Tips to try in your classroom.

Children learn from modeling.

  • Read aloud to your students for at least 15 minutes daily.
  • For emerging readers, read large charts and books while pointing to the words.
  • For nonfluent readers, read a short passage aloud a few times while the children follow along in their books.
  • Provide books on CD or online that allow students to listen and follow along.

Allow students to bring out their natural interest in reading.

  • Have a variety of people read to students.
  • Provide a wide range of reading materials.
  • Form book clubs that meet regularly.
  • Encourage students to discuss their favorite books, characters, and events.

Make learning to read fun.

  • Set up cozy reading areas with rugs and pillows.
  • Provide time for students to read with friends.
  • Give students opportunities to practice passage before reading in a group.
  • Allow students to choose how they will demonstrate what they've read—by discussion, drawing, or pantomime, for example.

Good readers spend time practicing.

  • Be sure that children take books home to read.
  • Set aside specific, uninterrupted reading periods during the school day.
  • Sponsor book exchanges that allow children to trade books.
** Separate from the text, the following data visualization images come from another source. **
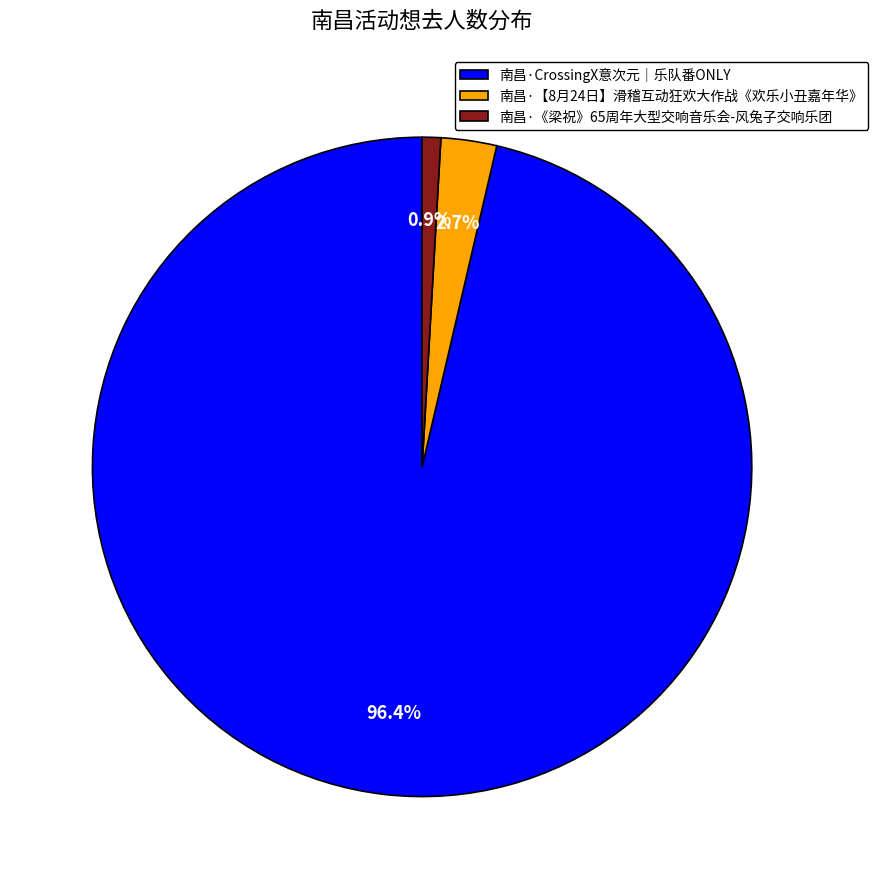

How many slices are in this pie chart?

3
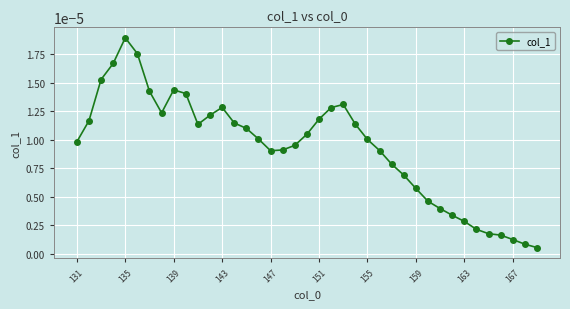

How many data points does each series have?

39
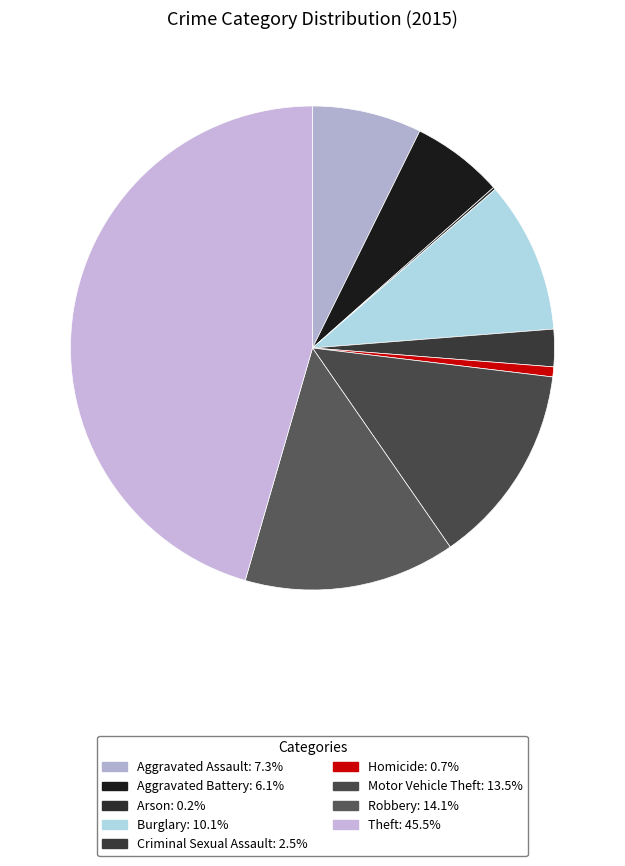

Is it true that Criminal Sexual Assault is 1% of the pie?

False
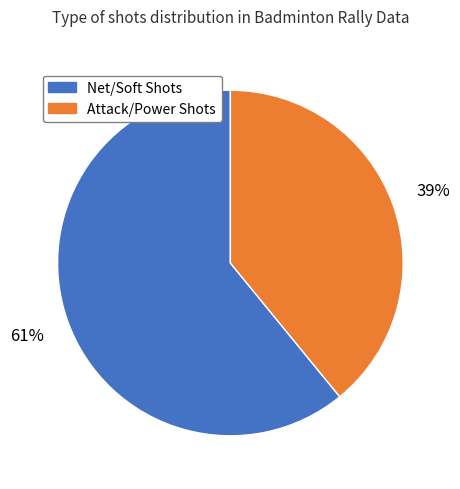

To the nearest percent, what is the average slice percentage?

50%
Challenge students with high-level reading materials that stretch their abilities without being discouraging students.

  • Read aloud challenging materials and thought-provoking questions—questions that focus on predicting or interpreting the behavior of characters in a story, for example.
  • Provide real situations that challenge children's thinking, such as having a toy sale or planning a trip.
  • Model high-level thinking by showing students how to think out loud about questions relating to something that they've read.
  • Have students design their own high-level questions to ask other students.